> [Exercise requirements]: Where a line contains the word "från", copy that line from the records below.

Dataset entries
----------------

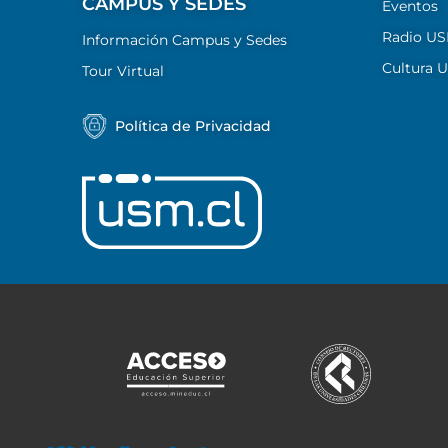
CAMPUS Y SEDES
Eventos
Radio U
Información Campus y Sedes
Cultura 
Tour Virtual
Política de Privacidad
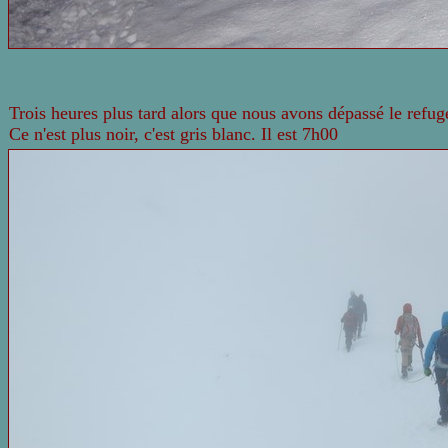
Trois heures plus tard alors que nous avons dépassé le refuge 
Ce n'est plus noir, c'est gris blanc. Il est 7h00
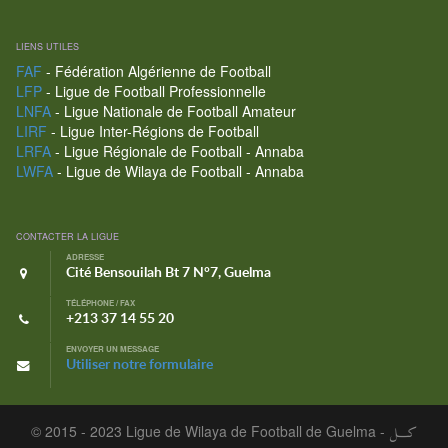
LIENS UTILES
FAF
- Fédération Algérienne de Football
LFP
- Ligue de Football Professionnelle
LNFA
- Ligue Nationale de Football Amateur
LIRF
- Ligue Inter-Régions de Football
LRFA
- Ligue Régionale de Football - Annaba
LWFA
- Ligue de Wilaya de Football - Annaba
CONTACTER LA LIGUE
ADRESSE
Cité Bensouilah Bt 7 N°7, Guelma
TÉLÉPHONE / FAX
+213 37 14 55 20
ENVOYER UN MESSAGE
Utiliser notre formulaire
© 2015 - 2023 Ligue de Wilaya de Football de Guelma -
كـــل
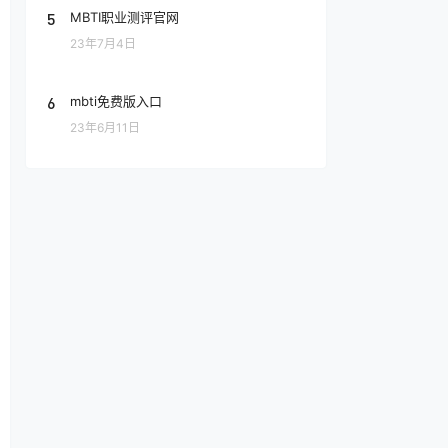
5
MBTI职业测评官网
23年7月4日
6
mbti免费版入口
23年6月11日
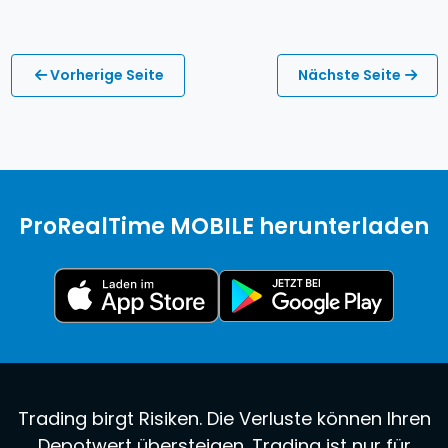
Vorherige Seite
Nächste Seite
ProRealTime MOBILE herunterladen
Trading birgt Risiken. Die Verluste können Ihren
Depotwert übersteigen. Trading ist nur für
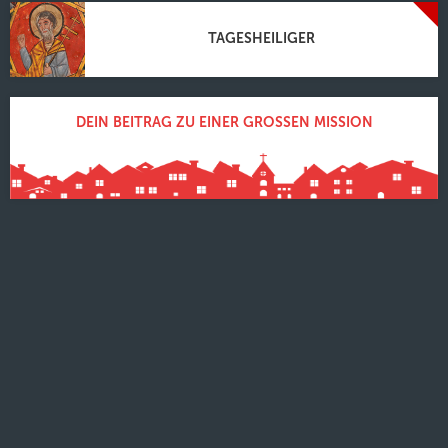
TAGESHEILIGER
DEIN BEITRAG ZU EINER GROSSEN MISSION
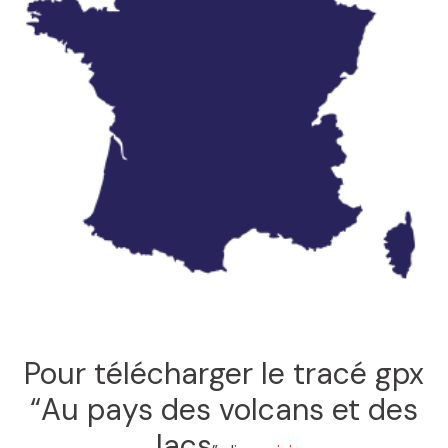
Pour télécharger le tracé gpx
“Au pays des volcans et des
lacs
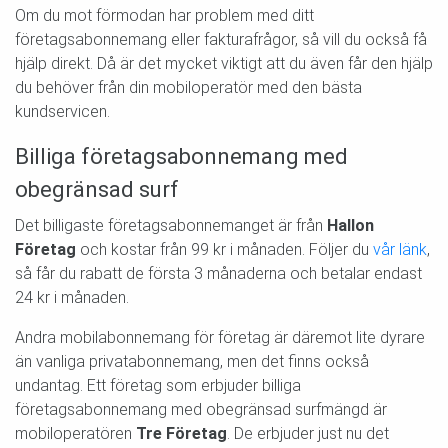
Om du mot förmodan har problem med ditt
företagsabonnemang eller fakturafrågor, så vill du också få
hjälp direkt. Då är det mycket viktigt att du även får den hjälp
du behöver från din mobiloperatör med den bästa
kundservicen.
Billiga företagsabonnemang med
obegränsad surf
Det billigaste företagsabonnemanget är från
Hallon
Företag
och kostar från 99 kr i månaden. Följer du
vår länk
,
så får du rabatt de första 3 månaderna och betalar endast
24 kr i månaden.
Andra mobilabonnemang för företag är däremot lite dyrare
än vanliga privatabonnemang, men det finns också
undantag. Ett företag som erbjuder billiga
företagsabonnemang med obegränsad surfmängd är
mobiloperatören
Tre Företag
. De erbjuder just nu det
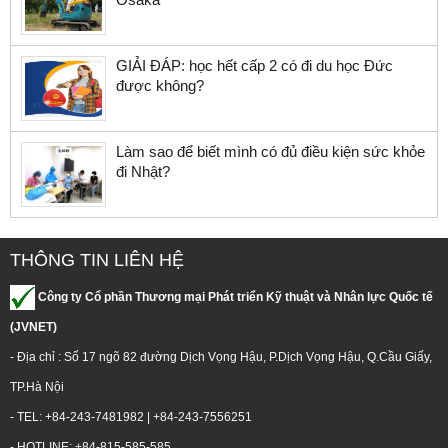
GIẢI ĐÁP: học hết cấp 2 có đi du học Đức
được không?
Làm sao để biết mình có đủ điều kiện sức khỏe
đi Nhật?
THÔNG TIN LIÊN HỆ
Công ty Cổ phần Thương mại Phát triển Kỹ thuật và Nhân lực Quốc tế
(JVNET)
- Địa chỉ : Số 17 ngõ 82 đường Dịch Vọng Hậu, P.Dịch Vọng Hậu, Q.Cầu Giấy,
TP.Hà Nội
- TEL: +84-243-7481982 | +84-243-7556251
- HOTLINE: +84-815-585-585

----------------

> [Exercise solution]:
du behöver från din mobiloperatör med den bästa
Det billigaste företagsabonnemanget är från
och kostar från 99 kr i månaden. Följer du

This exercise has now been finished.